The earthquakes "bowled" her Lyttelton store, but now Allison is ready to begin retail again in Christchurch in a tiny Ferrymead unit, such is her determination to begin a business expansion process for the second time.
She started the business from her own Lyttelton home in the 1990s with made to measure trousers for young men who were skaters or wanting to display urban street fashions. Soon their sisters were wearing the extra wide leg trousers, and then the mums.
"They started bringing their girlfriends, then the skaty urban stores saw them on the street and then got hold of me . . . for some reason they wanted wide leg in New Zealand and they weren't able to import them fast enough," Allison remembers.
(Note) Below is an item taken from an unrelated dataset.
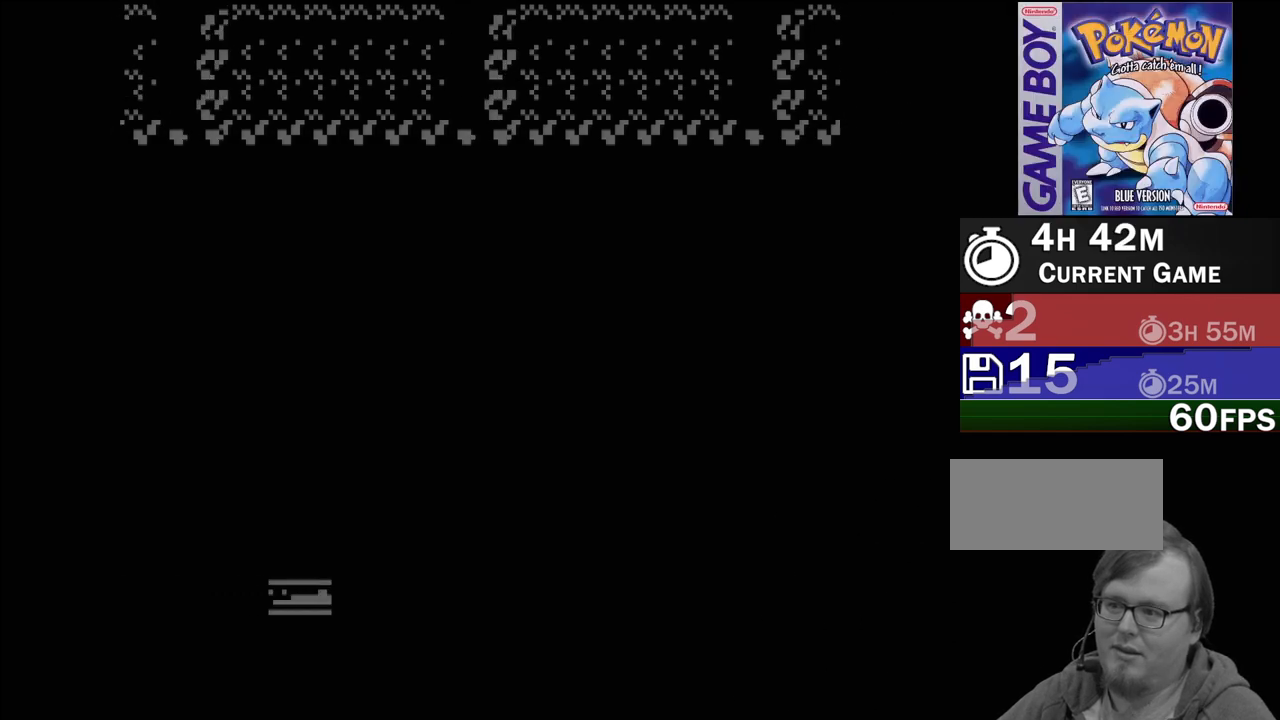
{"buttons": ["DPAD_LEFT"], "events": [[200, "DPAD_LEFT", "down"]]}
The first label was DEMO but in 2003 Allison changed it to DUAL and opened a number of retail outlets including Lyttelton, Matakana (north of Warkworth) and Pukekohe.
In January 2011 she and her daughter Sam travelled north to run the Matakana Store but they were back in Christchurch by July 2011 to help consolidate the business after the earthquake damage closed the Lyttelton shop.
A health scare with multiple sclerosis, now in remission, persuaded her also to close Pukekohe.
Allison and her small business team have been working to open the DUAL store at Settlers Cres, Ferrymead, and will launch the outlet today.
Later she hopes to shift to The Tannery Boutique Shopping Emporium, being redeveloped by Alasdair Cassels in Woolston.
She loves clothes design but finds administration and running a small business eats into her design time.
However, she has built up a good team of about seven, while also outsourcing some of the manufacture of clothes to Sockburn-based Treallus.
"My biggest challenge is sitting down and designing. You end up administrating or organising."
She has increased her designs too, to include skirts, merino tops, tunics, and jackets as well as tops for men. Some of her products, particularly the coats, could be tailored for the client and skirts and trousers had a very long life for wearers, she said.
She had diversified into supplying staff uniforms for outdoors groups including the Treble Cone skifield operators, and this year would chase other operators such as those at Cardrona.
But she does not want to work too hard fulfilling orders, and run the risk of falling ill again.
"Now I'm really listening to my intuition as to what feels right, because when I opened Pukekohe I had doubts and if I'd listened to those I wouldn't have opened there . . . we weren't known and in Auckland it takes a long time to establish a fashion label."